Myriam ne faisait pas dans la demie mesure et elle semblait dire sans crainte tout ce qui lui traversait l'esprit, un trait bien heureux que James appréciait chez elle. Il n'y avait ni sous-entendus gênants, ni détours, ni malentendus qui pourraient rendre la compréhension difficile, non, il n'y avait rien de tout cela. C'était juste un enchaînement de mots dont certains pouvaient se montrer particulièrement blessants tant ils étaient bruts mais c'était la seule chose que James pouvait espérer recevoir présentement.
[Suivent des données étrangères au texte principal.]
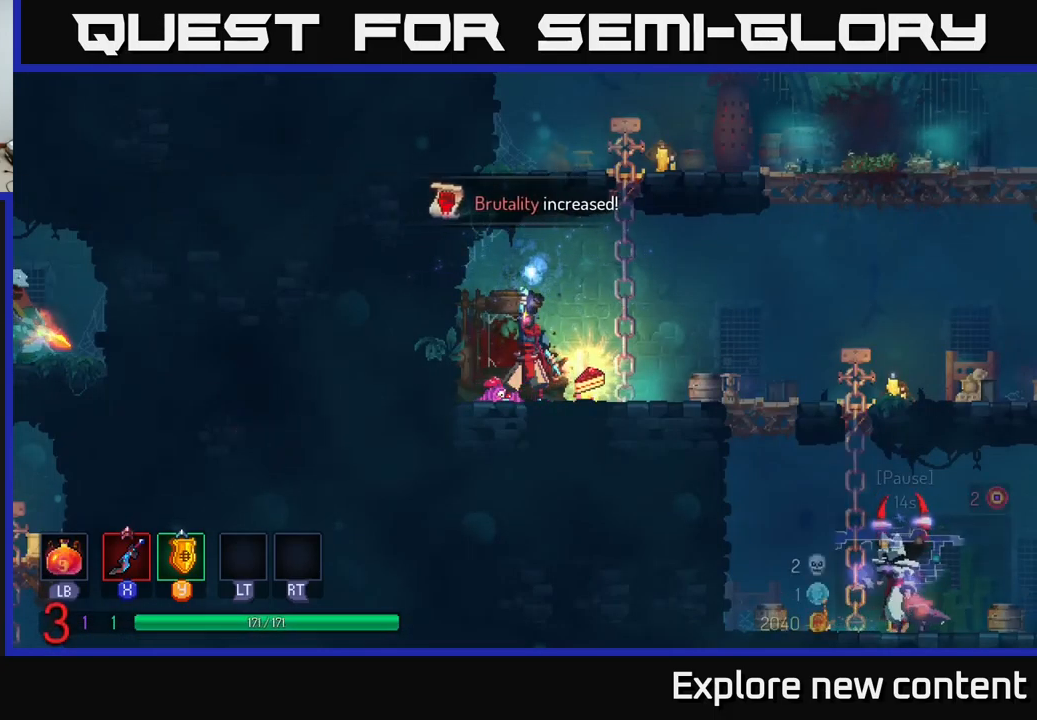
{"buttons": [], "left_stick": "right", "right_stick": "center", "events": [[333, "left_stick", "center"], [433, "left_stick", "right"]]}
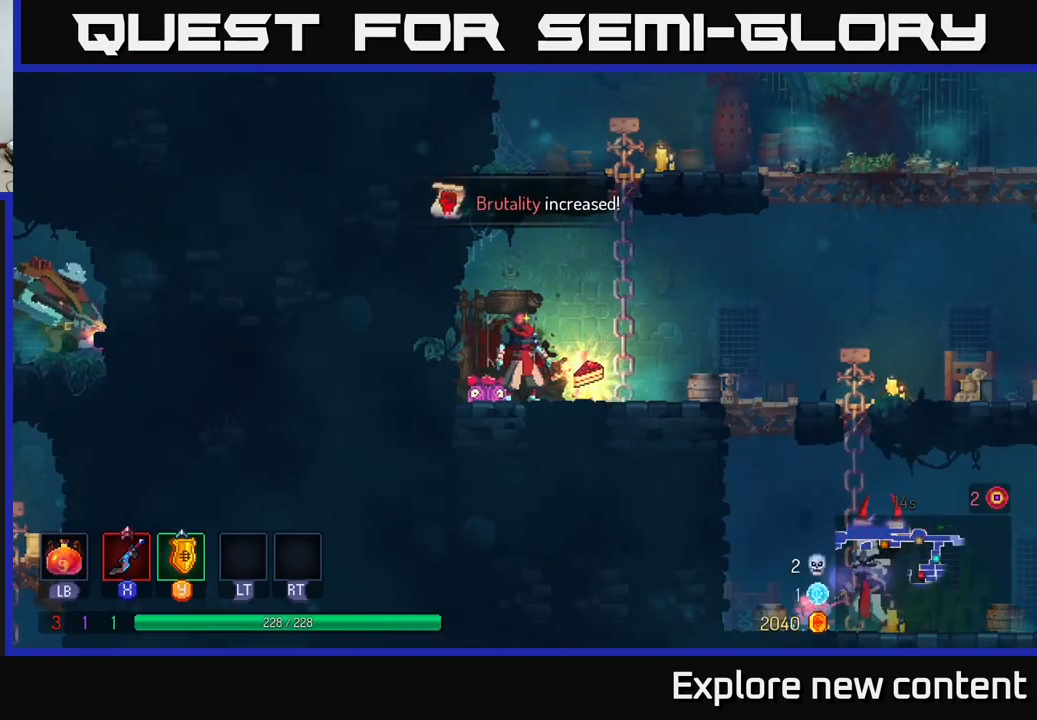
{"buttons": [], "left_stick": "right", "right_stick": "center", "events": [[83, "left_stick", "center"], [150, "left_stick", "right"], [233, "R1", "down"], [300, "left_stick", "center"], [367, "R1", "up"], [450, "left_stick", "right"]]}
Plus loin sur sa table de chevet traînaient encore les livres empilés par Romain. Du moins, une sélection car s'il l'avait écouté, celui-ci lui aurait ramené l'intégralité de la bibliothèque royale dans sa chambre, or la place manquait cruellement. Il les avaient feuilletés, mais ne les avaient pas encore lus. Pas tous. Il n'avait pas pu. Une fois encore, il aurait bien accusé le manque de temps, mais c'était simplement le manque d'envie tout court. Tout ça, la romance, les grandes déclarations, le soin dans les détails, ce n'était pas son univers à lui.

C'était son univers à elle. Rien qu'à elle. Et en s'y mêlant maintenant, il avait l'impression de le lui voler.

Qu'est-ce qu'il ne lui avait pas déjà prit ? Méryl réclamait l'amour avec un grand A et il n'avait pas su lui offrir. Son amitié était arrivée bien tardivement et quand enfin, à bout de nerfs, lassée de se battre pour des choses qu'elle méritait amplement, elle lui avait demandé sa liberté, il n'avait pas pu se résoudre à la lui concéder. Pourquoi ? Parce qu'accepter la seule et unique requête qu'elle lui avait demandée signifiait aussi faire face à l'échec qui le hanterait toute sa vie durant et cela, pour James, ce n'était pas possible.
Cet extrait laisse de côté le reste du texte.